* [Your instructions]: Find every line in the listing below that includes the word "back", then give only how many there are.

○ ○ ○ ○ ○ ○ ○

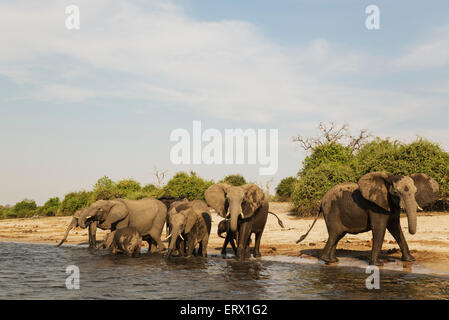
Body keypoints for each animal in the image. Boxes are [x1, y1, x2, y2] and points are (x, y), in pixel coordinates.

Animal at [296, 172, 440, 264]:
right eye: (395, 193)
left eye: (415, 192)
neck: (388, 179)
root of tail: (321, 202)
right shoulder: (376, 206)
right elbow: (380, 230)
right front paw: (377, 264)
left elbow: (396, 229)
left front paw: (410, 260)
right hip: (331, 210)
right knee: (335, 234)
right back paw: (326, 259)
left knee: (337, 235)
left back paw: (333, 260)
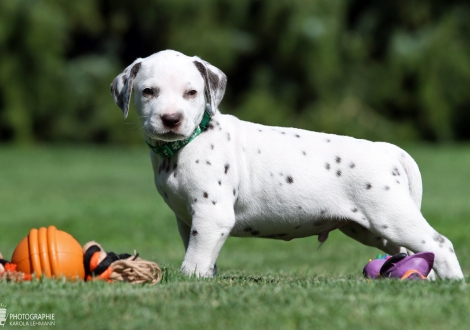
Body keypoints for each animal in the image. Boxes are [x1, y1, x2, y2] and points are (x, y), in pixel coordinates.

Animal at [112, 49, 464, 280]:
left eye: (191, 92)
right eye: (148, 91)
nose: (171, 119)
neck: (185, 144)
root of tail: (389, 151)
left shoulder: (212, 215)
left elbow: (195, 259)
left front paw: (189, 282)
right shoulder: (188, 219)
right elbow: (199, 250)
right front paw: (205, 279)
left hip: (391, 215)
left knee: (439, 244)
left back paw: (453, 286)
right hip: (370, 230)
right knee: (412, 253)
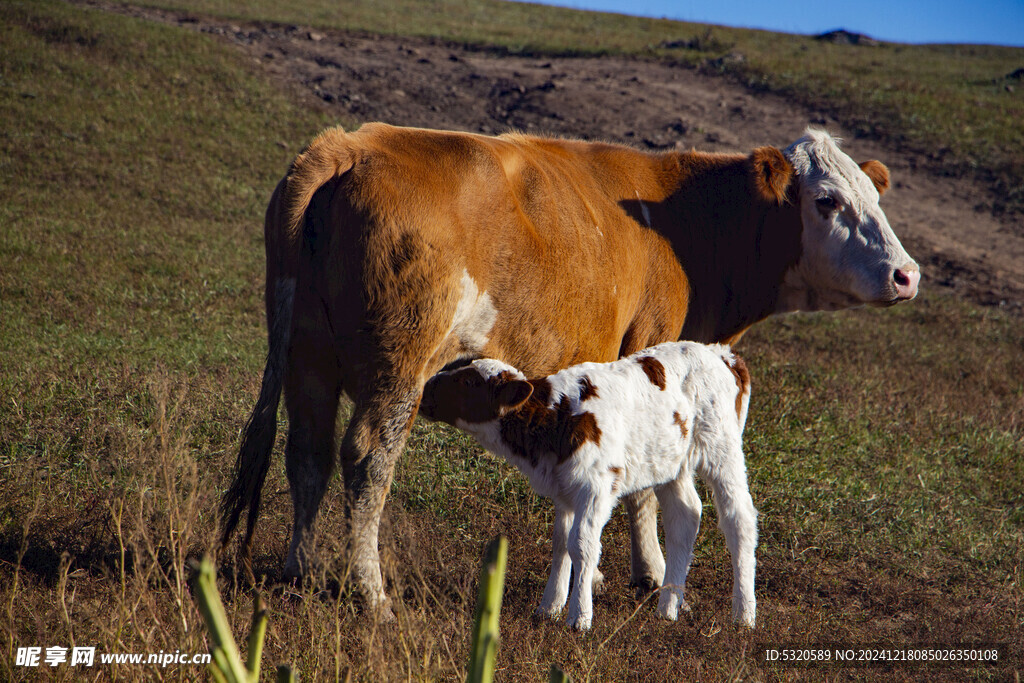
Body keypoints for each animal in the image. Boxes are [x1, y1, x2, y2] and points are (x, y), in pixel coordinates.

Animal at [417, 342, 761, 630]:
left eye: (469, 382)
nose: (426, 387)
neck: (557, 416)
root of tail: (723, 354)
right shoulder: (564, 490)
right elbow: (560, 542)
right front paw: (549, 607)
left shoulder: (596, 488)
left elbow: (581, 544)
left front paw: (579, 617)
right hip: (670, 463)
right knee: (685, 517)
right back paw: (668, 608)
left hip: (722, 449)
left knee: (739, 519)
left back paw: (743, 613)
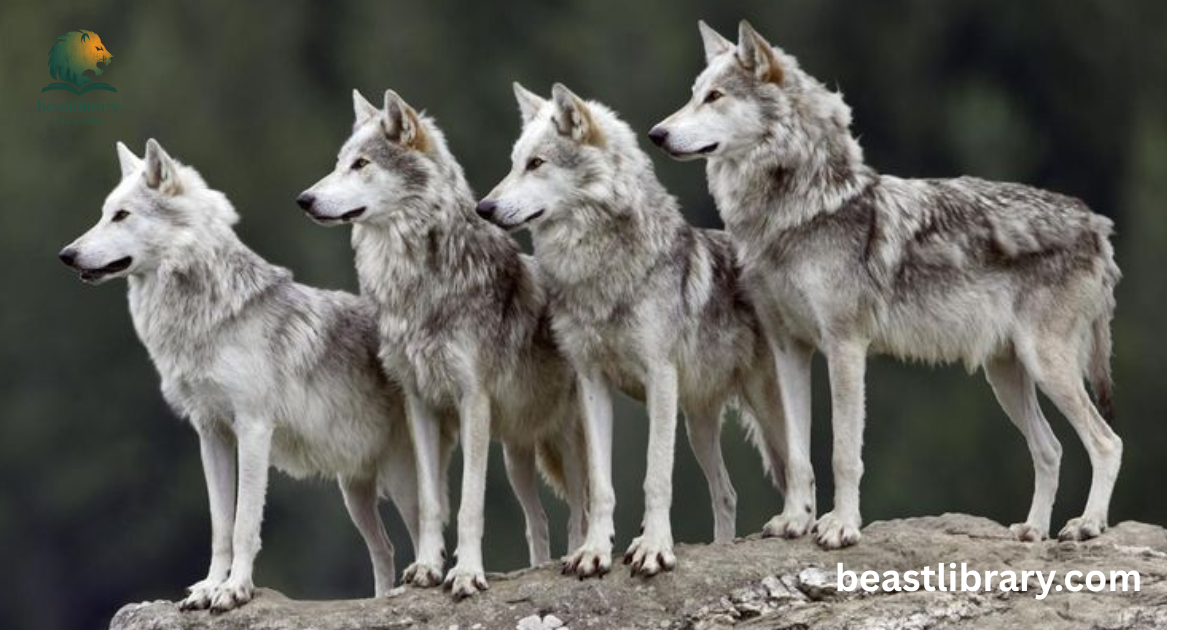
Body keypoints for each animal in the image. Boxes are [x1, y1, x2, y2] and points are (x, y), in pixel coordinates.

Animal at [58, 140, 425, 612]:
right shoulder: (211, 434)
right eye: (104, 213)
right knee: (386, 549)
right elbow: (220, 526)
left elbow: (244, 523)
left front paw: (234, 590)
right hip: (355, 492)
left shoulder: (253, 429)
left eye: (121, 215)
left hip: (400, 481)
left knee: (425, 535)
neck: (205, 319)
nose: (67, 255)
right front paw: (208, 587)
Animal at [297, 90, 589, 599]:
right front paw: (427, 568)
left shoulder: (473, 402)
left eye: (361, 164)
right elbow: (432, 503)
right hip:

○ ○ ○ ○ ○ ○ ○

* [Exercise output]: 5